SIBU: Sacred Heart Old Students’ Association (SHOSA) and St Elizabeth Old Students’ Association (SEOSA) should pass a motion to urge the state government to take charge its own education system once again.

SHOSA president Robert Lau Hui Yew, who made the suggestion, said under the Malaysia Agreement, Sarawak was to retain autonomy over education.

However the state’s education system was handed over to the federal government in the 1970s by then Chief Minister Tun Abdul Rahman Ya’kub.

He opined that if the state administered its own education system and revert to using English as the medium of instruction, all races in the state would grow up more united.
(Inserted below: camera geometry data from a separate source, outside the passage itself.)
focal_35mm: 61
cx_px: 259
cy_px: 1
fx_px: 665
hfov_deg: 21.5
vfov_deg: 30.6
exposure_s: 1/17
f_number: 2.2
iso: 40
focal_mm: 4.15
“I can still recall how my class had a mix of all races, but we were never aware of racial polarisation.

“Sadly, nowadays each race attends their own schools. There is no opportunity to mix. Just check on the friends they have on Facebook or smartphone. Children nowadays no longer have friends of diverse backgrounds,” Robert said at the combined annual reunion dinner of SHOSA and SEOSA here on Saturday.
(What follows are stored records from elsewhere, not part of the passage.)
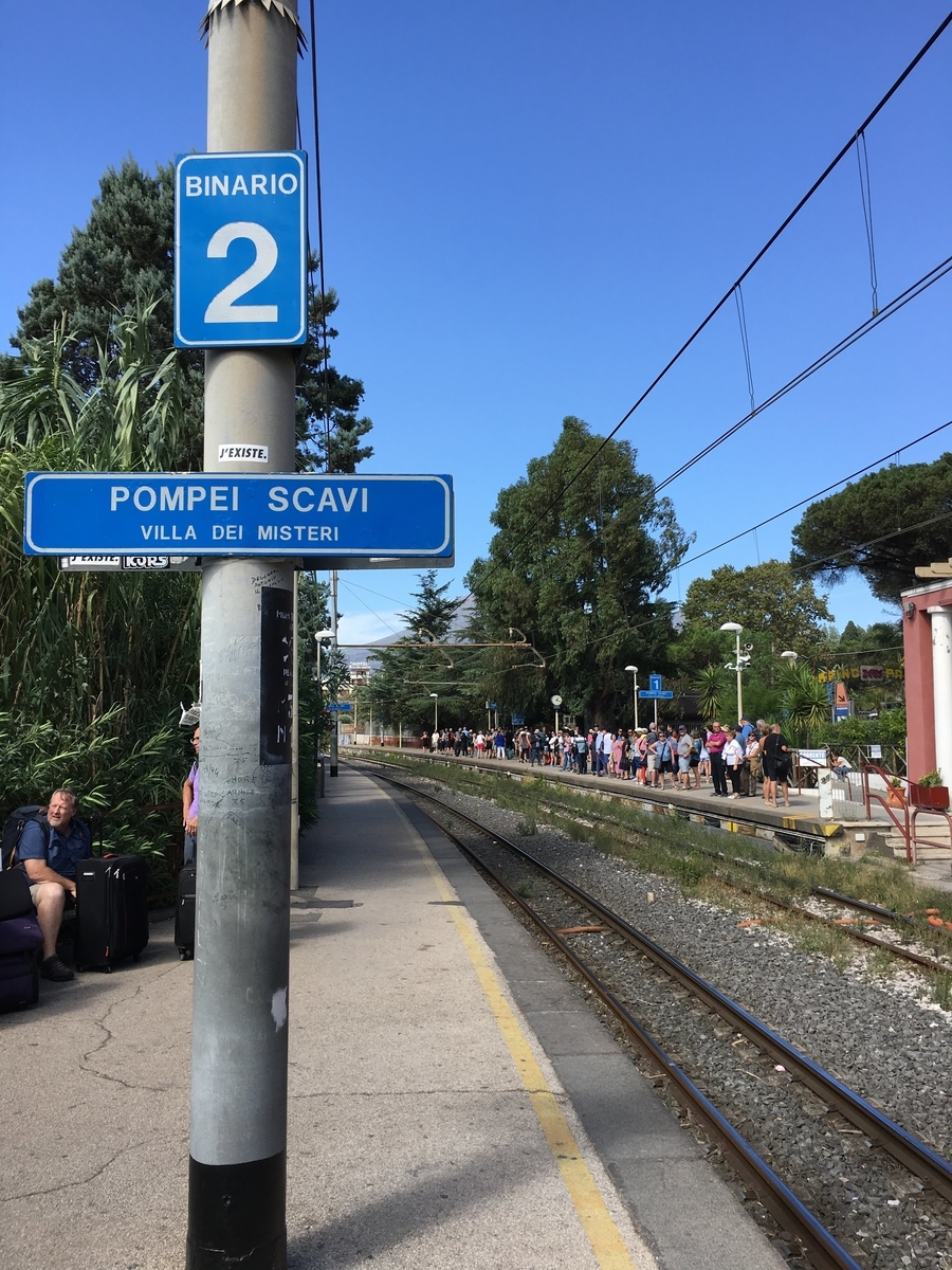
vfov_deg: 61.7
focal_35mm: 29
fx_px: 1063
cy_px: 635
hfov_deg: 48.2
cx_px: 476
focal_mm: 4.15
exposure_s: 1/884
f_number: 2.2
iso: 25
Present were Temenggong Vincent Lau, chairman of the re-development committee of the two schools, SMK Sacred Heart Board of Management vice chairman Lau Swee Nguong and SEOSA president Teresa Lau.
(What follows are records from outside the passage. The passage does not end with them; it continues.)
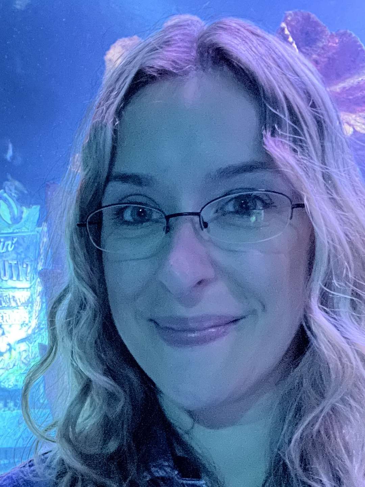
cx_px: 182
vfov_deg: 60.0
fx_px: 422
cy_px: 244
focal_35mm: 30
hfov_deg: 46.8
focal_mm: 2.71
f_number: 2.2
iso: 3200
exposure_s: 1/15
Robert believed that education should be decentralised, and schools and parents be given the freedom to have a say and choose the type of schools they wanted without having to finance it privately.

He said the government was not the best body to dictate what, where and how children should learn.

“At the last SHOSA and SEOSA combined reunion dinner, I touched on the declining standard of our education system and the poor standard of English. Things have not improved over the last year. The opposite is true.

“Tan Sri Muhyiddin Yassin recently said he was shocked that Malaysian students continued to lag behind its global counterpart despite Malaysia spending as much on education as some developed nations, such as the United States.

“This is telling and scary.

“For a country to fail, we just need a failed education system.”

Turning to the late Lee Kuan Yew, Robert described him as a ‘truly great leader’ whose decision to pick English as the official language in Singapore had been considered as one of the most critical decisions that contributed to the republic’s success.